→ **ACTIVITY**
Word for word, transcribe the data below.

→ **THE DATA**
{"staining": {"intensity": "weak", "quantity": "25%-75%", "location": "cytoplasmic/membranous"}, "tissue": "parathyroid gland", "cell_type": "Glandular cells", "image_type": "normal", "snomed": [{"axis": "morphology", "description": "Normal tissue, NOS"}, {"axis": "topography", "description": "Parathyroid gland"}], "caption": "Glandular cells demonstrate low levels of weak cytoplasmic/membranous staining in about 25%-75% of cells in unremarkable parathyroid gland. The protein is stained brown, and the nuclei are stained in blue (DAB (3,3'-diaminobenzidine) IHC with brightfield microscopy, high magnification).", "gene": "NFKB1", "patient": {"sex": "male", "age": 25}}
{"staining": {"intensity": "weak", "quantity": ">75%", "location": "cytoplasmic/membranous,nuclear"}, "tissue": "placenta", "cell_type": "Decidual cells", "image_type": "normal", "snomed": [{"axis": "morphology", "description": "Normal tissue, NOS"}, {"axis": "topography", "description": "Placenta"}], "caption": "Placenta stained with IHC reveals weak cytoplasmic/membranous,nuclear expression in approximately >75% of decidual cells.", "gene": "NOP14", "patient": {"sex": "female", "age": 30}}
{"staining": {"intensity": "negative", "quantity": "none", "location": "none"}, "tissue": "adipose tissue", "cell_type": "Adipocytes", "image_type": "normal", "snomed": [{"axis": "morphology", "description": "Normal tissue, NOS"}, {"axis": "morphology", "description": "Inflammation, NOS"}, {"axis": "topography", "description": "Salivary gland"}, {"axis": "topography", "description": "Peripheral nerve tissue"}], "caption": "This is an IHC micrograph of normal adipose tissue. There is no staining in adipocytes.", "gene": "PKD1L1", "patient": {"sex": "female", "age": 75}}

→ **ANSWER AREA**
{"staining": {"intensity": "weak", "quantity": "25%-75%", "location": "cytoplasmic/membranous"}, "tissue": "parathyroid gland", "cell_type": "Glandular cells", "image_type": "normal", "snomed": [{"axis": "morphology", "description": "Normal tissue, NOS"}, {"axis": "topography", "description": "Parathyroid gland"}], "caption": "Glandular cells demonstrate low levels of weak cytoplasmic/membranous staining in about 25%-75% of cells in unremarkable parathyroid gland. The protein is stained brown, and the nuclei are stained in blue (DAB (3,3'-diaminobenzidine) IHC with brightfield microscopy, high magnification).", "gene": "NFKB1", "patient": {"sex": "male", "age": 25}}
{"staining": {"intensity": "weak", "quantity": ">75%", "location": "cytoplasmic/membranous,nuclear"}, "tissue": "placenta", "cell_type": "Decidual cells", "image_type": "normal", "snomed": [{"axis": "morphology", "description": "Normal tissue, NOS"}, {"axis": "topography", "description": "Placenta"}], "caption": "Placenta stained with IHC reveals weak cytoplasmic/membranous,nuclear expression in approximately >75% of decidual cells.", "gene": "NOP14", "patient": {"sex": "female", "age": 30}}
{"staining": {"intensity": "negative", "quantity": "none", "location": "none"}, "tissue": "adipose tissue", "cell_type": "Adipocytes", "image_type": "normal", "snomed": [{"axis": "morphology", "description": "Normal tissue, NOS"}, {"axis": "morphology", "description": "Inflammation, NOS"}, {"axis": "topography", "description": "Salivary gland"}, {"axis": "topography", "description": "Peripheral nerve tissue"}], "caption": "This is an IHC micrograph of normal adipose tissue. There is no staining in adipocytes.", "gene": "PKD1L1", "patient": {"sex": "female", "age": 75}}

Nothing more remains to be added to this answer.